Provided material:
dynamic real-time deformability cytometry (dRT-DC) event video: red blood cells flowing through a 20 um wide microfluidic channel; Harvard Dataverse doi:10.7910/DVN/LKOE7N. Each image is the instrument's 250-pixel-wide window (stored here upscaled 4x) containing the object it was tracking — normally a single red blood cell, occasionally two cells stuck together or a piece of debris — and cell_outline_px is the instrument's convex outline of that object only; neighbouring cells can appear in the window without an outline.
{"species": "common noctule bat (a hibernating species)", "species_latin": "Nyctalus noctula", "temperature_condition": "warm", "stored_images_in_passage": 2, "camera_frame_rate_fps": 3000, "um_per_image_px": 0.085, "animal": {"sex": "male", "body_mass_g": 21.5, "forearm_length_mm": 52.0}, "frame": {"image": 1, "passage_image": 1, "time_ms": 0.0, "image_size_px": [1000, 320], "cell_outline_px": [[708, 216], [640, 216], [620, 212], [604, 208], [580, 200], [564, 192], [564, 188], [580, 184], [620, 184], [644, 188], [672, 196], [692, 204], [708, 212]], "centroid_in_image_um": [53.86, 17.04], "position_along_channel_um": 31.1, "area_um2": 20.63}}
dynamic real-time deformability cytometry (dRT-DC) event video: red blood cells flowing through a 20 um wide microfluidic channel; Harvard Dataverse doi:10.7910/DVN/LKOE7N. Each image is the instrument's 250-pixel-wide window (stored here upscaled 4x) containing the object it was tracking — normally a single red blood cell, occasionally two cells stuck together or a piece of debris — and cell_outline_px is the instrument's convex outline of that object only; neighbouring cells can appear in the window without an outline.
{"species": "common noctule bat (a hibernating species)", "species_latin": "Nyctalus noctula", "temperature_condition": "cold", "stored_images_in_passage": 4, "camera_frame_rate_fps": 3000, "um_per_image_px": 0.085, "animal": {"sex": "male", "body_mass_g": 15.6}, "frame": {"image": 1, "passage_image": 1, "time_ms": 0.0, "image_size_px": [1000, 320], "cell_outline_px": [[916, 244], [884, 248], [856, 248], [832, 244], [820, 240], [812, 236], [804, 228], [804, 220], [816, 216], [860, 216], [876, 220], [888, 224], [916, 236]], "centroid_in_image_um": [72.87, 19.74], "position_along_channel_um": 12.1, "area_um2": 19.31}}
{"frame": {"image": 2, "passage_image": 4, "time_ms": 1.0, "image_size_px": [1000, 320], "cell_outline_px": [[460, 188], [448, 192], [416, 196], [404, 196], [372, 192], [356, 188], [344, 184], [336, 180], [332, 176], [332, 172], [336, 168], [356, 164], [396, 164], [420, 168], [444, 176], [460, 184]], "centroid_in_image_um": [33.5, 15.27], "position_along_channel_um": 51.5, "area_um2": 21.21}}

Written instruction: Write out every entry again, keeping each line exactly the same.

Answer to this task:
dynamic real-time deformability cytometry (dRT-DC) event video: red blood cells flowing through a 20 um wide microfluidic channel; Harvard Dataverse doi:10.7910/DVN/LKOE7N. Each image is the instrument's 250-pixel-wide window (stored here upscaled 4x) containing the object it was tracking — normally a single red blood cell, occasionally two cells stuck together or a piece of debris — and cell_outline_px is the instrument's convex outline of that object only; neighbouring cells can appear in the window without an outline.
{"species": "common noctule bat (a hibernating species)", "species_latin": "Nyctalus noctula", "temperature_condition": "warm", "stored_images_in_passage": 2, "camera_frame_rate_fps": 3000, "um_per_image_px": 0.085, "animal": {"sex": "male", "body_mass_g": 21.5, "forearm_length_mm": 52.0}, "frame": {"image": 1, "passage_image": 1, "time_ms": 0.0, "image_size_px": [1000, 320], "cell_outline_px": [[708, 216], [640, 216], [620, 212], [604, 208], [580, 200], [564, 192], [564, 188], [580, 184], [620, 184], [644, 188], [672, 196], [692, 204], [708, 212]], "centroid_in_image_um": [53.86, 17.04], "position_along_channel_um": 31.1, "area_um2": 20.63}}
dynamic real-time deformability cytometry (dRT-DC) event video: red blood cells flowing through a 20 um wide microfluidic channel; Harvard Dataverse doi:10.7910/DVN/LKOE7N. Each image is the instrument's 250-pixel-wide window (stored here upscaled 4x) containing the object it was tracking — normally a single red blood cell, occasionally two cells stuck together or a piece of debris — and cell_outline_px is the instrument's convex outline of that object only; neighbouring cells can appear in the window without an outline.
{"species": "common noctule bat (a hibernating species)", "species_latin": "Nyctalus noctula", "temperature_condition": "cold", "stored_images_in_passage": 4, "camera_frame_rate_fps": 3000, "um_per_image_px": 0.085, "animal": {"sex": "male", "body_mass_g": 15.6}, "frame": {"image": 1, "passage_image": 1, "time_ms": 0.0, "image_size_px": [1000, 320], "cell_outline_px": [[916, 244], [884, 248], [856, 248], [832, 244], [820, 240], [812, 236], [804, 228], [804, 220], [816, 216], [860, 216], [876, 220], [888, 224], [916, 236]], "centroid_in_image_um": [72.87, 19.74], "position_along_channel_um": 12.1, "area_um2": 19.31}}
{"frame": {"image": 2, "passage_image": 4, "time_ms": 1.0, "image_size_px": [1000, 320], "cell_outline_px": [[460, 188], [448, 192], [416, 196], [404, 196], [372, 192], [356, 188], [344, 184], [336, 180], [332, 176], [332, 172], [336, 168], [356, 164], [396, 164], [420, 168], [444, 176], [460, 184]], "centroid_in_image_um": [33.5, 15.27], "position_along_channel_um": 51.5, "area_um2": 21.21}}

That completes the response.